En ce qui concerne les deux propositions de minorité à l'article 9 alinéa 2bis, j'aimerais aborder tout d'abord la proposition de la minorité I (Leutenegger Oberholzer), qui prévoit que l'on en revienne au projet du Conseil fédéral. Effectivement, il y a là un problème qui peut être lié aux marchés publics et à la nouvelle loi sur le Tribunal fédéral. Ce projet prévoit une restriction du droit de recours dans le domaine des marchés publics. Selon les résultats des examens parlementaires, le droit de recours se limitera aux décisions soulevant des questions juridiques d'importance fondamentale et concernant les marchés publics excédant les valeurs seuils déterminantes. Les privés concernés sont exclus de cette restriction. Pour eux, le Parlement introduit une nouvelle voie de droit: le recours constitutionnel subsidiaire, qui correspond au recours de droit public actuel.

Si on en vient au texte présent, on constate que la majorité de la commission est de l'avis que la Commission de la concurrence devrait avoir un droit de recours illimité également dans le domaine des marchés publics.
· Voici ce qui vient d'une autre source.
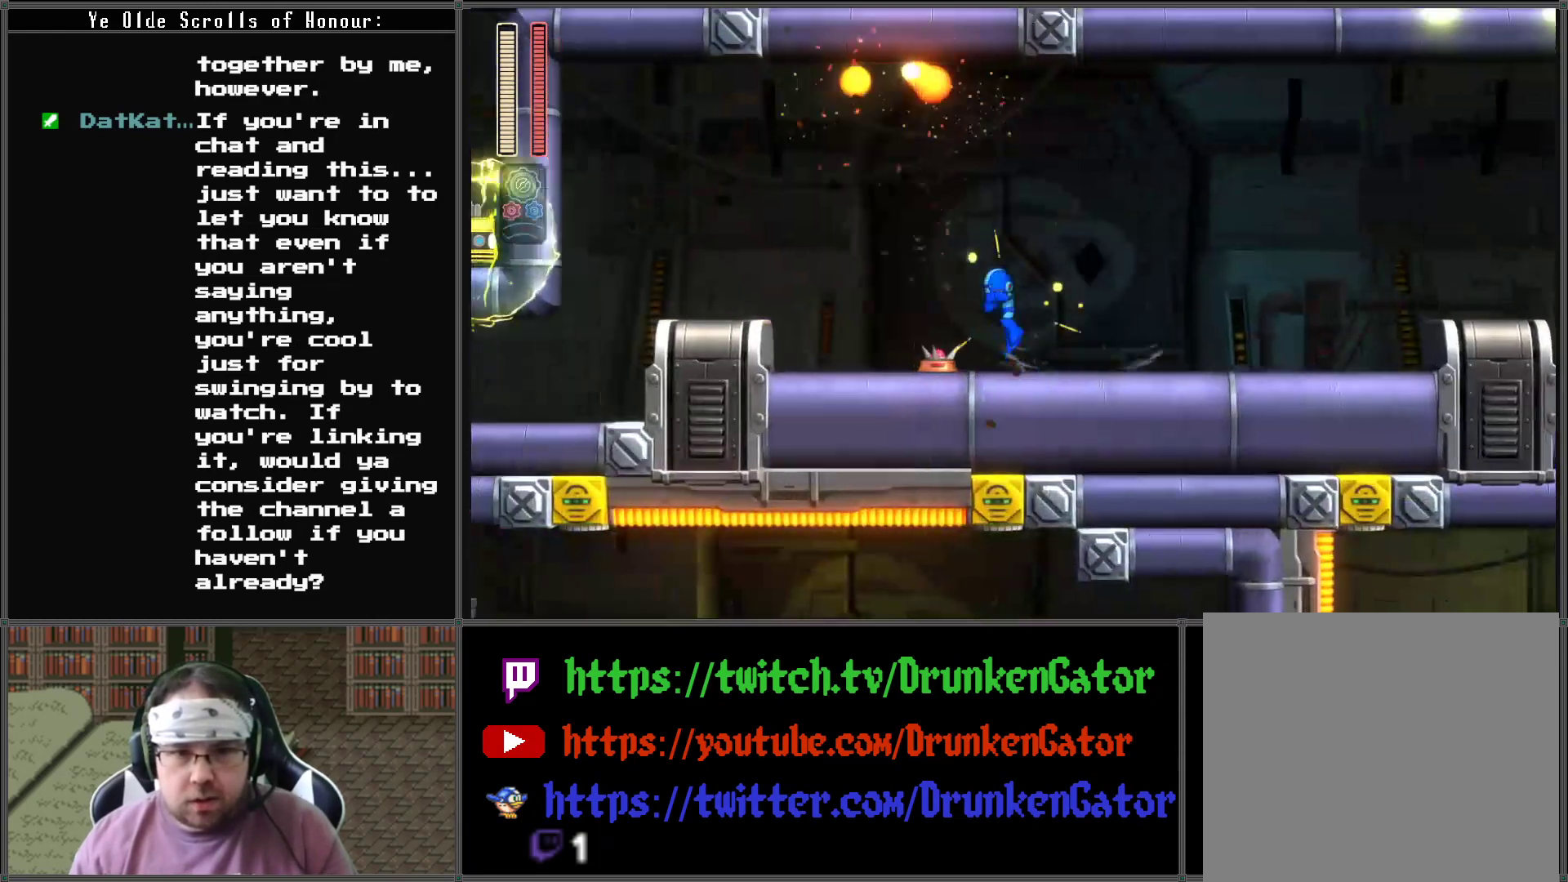
{"buttons": ["DPAD_LEFT"], "left_stick": "center", "right_stick": "center", "events": [[367, "A", "up"]]}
Ceci parce que les marchés situés en dessous des valeurs seuils constituent une grande partie des marchés et que le risque de conditions discriminatoires d'accès aux marchés et de [PAGE 893] cloisonnement des marchés est justement plus élevé dans ce domaine dans lequel les règles d'adjudication sont moins strictes. Matériellement, il me semble que la demande est justifiée. Néanmoins, il peut être délicat de décider d'une exception à la future loi sur le Tribunal fédéral, alors que la solution trouvée pour les marchés publics est le résultat de longues discussions.

En tout état de cause, le Conseil fédéral peut bien sûr vivre avec le projet qu'il vous a présenté, mais je peux vous dire que je peux aussi vivre avec la proposition de la majorité de la commission.

S'agissant de la proposition de la minorité II (Recordon): elle vise, d'une part, à inscrire le nouveau droit de recours de la Commission de la concurrence dans un alinéa 3bis situé après l'article 9 alinéa 3; d'autre part, le Conseil fédéral devrait préciser la formulation proposée en la complétant par "au sens de l'alinéa 1". Cette précision doit exprimer le souci que la Commission de la concurrence, pour des motifs d'économie de procédure, fasse usage de son droit de recours aussi vite que possible, soit dès la première instance; ce seraient donc des recours contre des décisions administratives cantonales ou communales.

La proposition de la minorité II ne veut pas restreindre le champ d'intervention de la Commission de la concurrence par rapport à la version du Conseil fédéral, car elle n'exclut ni une intervention ultérieure de la Commission de la concurrence en seconde instance, ni les recours contre les décisions des tribunaux cantonaux auprès du Tribunal fédéral, comme l'a confirmé Monsieur Recordon lors de la séance de la commission.

Le Conseil fédéral peut aussi accepter cette proposition.

Vous voyez que je n'ai pas été un guide très clair pour votre décision, puisque nous avons trois propositions avec lesquelles le Conseil fédéral pourrait vivre.